Both bloggers have denounced tourist tax before Folke's tourist tax not a single positive comment and Wallis's Poll tax on tourist, so I don't think the finest celebrity chef designed food really budged them much. But it is of concern that Andrew Wallis mentions something very new after his sojourn to Padstow, that is the idea of a cabinet member for tourism:
"After the bed tax issue was discussed it was felt that tourism should be higher up on the political agenda.

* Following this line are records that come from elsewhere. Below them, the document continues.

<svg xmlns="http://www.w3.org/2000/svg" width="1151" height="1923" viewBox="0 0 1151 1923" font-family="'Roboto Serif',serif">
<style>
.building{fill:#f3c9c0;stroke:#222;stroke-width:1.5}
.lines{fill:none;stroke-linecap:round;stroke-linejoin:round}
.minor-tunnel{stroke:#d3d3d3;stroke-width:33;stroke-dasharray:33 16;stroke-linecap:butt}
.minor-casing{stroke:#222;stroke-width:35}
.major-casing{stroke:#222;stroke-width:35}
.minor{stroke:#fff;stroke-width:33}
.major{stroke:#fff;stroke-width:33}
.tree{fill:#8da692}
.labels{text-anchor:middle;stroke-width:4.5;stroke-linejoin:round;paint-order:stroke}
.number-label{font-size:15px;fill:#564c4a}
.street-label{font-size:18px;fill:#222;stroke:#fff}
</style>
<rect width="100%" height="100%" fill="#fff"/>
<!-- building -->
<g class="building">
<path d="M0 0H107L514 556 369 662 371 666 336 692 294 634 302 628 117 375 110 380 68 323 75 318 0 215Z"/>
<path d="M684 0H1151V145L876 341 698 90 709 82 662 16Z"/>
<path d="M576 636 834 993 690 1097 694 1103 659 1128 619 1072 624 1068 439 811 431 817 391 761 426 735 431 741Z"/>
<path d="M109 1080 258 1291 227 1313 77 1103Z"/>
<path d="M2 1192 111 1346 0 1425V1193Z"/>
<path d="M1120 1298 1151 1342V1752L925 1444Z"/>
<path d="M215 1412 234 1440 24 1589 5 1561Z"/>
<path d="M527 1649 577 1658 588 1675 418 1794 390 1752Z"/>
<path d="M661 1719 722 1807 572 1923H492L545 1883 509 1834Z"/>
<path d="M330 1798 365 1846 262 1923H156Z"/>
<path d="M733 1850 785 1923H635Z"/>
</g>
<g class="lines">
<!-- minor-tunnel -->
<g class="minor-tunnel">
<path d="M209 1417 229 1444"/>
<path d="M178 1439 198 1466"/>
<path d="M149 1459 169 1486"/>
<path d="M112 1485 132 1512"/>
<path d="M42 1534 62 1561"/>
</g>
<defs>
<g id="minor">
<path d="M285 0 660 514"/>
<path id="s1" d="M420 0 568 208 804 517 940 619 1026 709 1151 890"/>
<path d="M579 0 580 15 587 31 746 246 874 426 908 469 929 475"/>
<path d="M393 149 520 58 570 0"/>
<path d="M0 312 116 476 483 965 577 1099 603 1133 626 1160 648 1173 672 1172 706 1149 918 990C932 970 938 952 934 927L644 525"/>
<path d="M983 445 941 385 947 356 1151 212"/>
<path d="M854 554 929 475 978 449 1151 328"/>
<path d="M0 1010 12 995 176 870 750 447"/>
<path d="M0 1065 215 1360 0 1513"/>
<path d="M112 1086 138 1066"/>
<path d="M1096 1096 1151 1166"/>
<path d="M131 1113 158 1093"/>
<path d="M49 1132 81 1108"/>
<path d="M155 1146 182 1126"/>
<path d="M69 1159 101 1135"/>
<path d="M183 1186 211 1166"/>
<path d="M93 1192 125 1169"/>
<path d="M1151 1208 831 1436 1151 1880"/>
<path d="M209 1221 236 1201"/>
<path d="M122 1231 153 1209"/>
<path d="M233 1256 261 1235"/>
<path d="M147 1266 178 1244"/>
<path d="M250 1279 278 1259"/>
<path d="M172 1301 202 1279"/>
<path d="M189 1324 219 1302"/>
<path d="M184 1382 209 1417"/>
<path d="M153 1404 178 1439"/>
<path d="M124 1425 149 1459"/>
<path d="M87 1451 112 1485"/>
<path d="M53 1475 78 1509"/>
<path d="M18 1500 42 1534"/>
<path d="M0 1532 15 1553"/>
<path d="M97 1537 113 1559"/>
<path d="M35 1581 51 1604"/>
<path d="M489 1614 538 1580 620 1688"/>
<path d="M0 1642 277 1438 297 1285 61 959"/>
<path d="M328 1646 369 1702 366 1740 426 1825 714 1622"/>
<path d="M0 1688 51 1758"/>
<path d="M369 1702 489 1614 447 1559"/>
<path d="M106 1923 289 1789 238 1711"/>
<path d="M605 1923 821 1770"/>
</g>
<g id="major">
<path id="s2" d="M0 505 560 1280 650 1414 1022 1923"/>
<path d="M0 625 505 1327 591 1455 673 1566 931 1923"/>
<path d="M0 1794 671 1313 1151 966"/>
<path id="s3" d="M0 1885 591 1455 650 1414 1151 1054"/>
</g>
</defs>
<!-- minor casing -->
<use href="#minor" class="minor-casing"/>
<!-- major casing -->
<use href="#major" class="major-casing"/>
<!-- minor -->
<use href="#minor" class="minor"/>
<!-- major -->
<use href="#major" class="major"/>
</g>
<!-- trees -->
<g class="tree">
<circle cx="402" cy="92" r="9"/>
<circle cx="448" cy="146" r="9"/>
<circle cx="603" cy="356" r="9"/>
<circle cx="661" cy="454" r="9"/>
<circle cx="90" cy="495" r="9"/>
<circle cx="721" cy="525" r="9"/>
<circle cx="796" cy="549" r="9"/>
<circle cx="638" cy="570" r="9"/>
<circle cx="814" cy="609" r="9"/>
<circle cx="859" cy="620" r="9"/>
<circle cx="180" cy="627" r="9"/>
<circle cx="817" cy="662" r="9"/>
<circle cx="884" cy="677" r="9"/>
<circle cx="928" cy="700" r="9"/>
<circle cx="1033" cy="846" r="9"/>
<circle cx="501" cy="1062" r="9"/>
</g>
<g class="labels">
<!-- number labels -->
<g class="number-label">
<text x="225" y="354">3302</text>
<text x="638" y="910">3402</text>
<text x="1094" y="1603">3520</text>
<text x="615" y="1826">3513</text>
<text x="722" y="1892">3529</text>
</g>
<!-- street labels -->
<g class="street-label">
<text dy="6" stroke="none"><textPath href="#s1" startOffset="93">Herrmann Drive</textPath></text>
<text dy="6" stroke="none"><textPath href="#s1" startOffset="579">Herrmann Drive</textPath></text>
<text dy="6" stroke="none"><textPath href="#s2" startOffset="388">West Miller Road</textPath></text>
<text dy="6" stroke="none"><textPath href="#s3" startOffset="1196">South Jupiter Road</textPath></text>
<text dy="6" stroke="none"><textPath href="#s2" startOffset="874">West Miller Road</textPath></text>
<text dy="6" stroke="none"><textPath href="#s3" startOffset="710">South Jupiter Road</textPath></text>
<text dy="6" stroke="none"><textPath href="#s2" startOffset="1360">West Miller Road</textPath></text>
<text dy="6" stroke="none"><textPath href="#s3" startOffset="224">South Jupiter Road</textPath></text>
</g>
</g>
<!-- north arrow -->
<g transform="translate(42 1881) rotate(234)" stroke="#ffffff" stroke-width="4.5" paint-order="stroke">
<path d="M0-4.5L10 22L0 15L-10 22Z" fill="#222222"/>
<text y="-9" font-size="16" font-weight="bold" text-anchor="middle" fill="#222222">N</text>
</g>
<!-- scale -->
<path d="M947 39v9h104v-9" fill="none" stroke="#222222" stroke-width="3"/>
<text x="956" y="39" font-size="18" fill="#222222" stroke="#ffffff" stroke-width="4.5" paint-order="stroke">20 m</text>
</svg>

I agree, as for an industry that accounts for at least 25% of the Cornish economy there is no Cabinet position for Tourism."

So certainly whatever the price was to entertain these elected officials it certainly caused the Independent to have a change of heart, ( I don't know how much the bill was but here's a link to the corporate events page, "prices start from £1000 for group of 10 or less"). Assuming that Andrew enjoyed the hospitality and didn't pick up his own bill.

How does this look for democracy in Cornwall? it prompts me to ask these questions:
  • Should businesses that benefit from large public funding be able to entertain elected officials?
  • Would the other three quarters of Cornwall's industries benefit from public funding if they took councillors out for the night?
  • Might other industries use hospitality trips to curry favour and have their own industry specific panel?
  • Could homeless charities lavish councillors with hospitality and get the Supporting People's budget slash of 40% reversed?
  • Is it right and proper in this time of austerity and 2000 job losses at Cornwall Council, that councillors act in such a way?
As a side note I am not adverse to tourism it is important it employs about 10% of the Cornish labour force and contributes about 25% of our GDP, it would be foolish to undermine this trade. But that said, tourism does have a great amount of influence on Cornwall Council, tourism gets a large amount of funding yet our other industries such as fishing, farming, agricultrue, quarrying, china clay, manufacturing, retail, boat building, construction etc etc don't get these same benefits. This is why tourist tax is such a good idea, part of the money it raised could be used to pay for the Visit Cornwall budget, freeing up public funds to promote all of our industries. But first and foremost Cornwall Council and Cornish councillors need to think about how they conduct themselves in public when acting as councillors.

p.s. if this meeting of Cornwall Council's tourism panel was in fact paid for by the taxpayer I will happily apologise and no doubt write another post on that subject.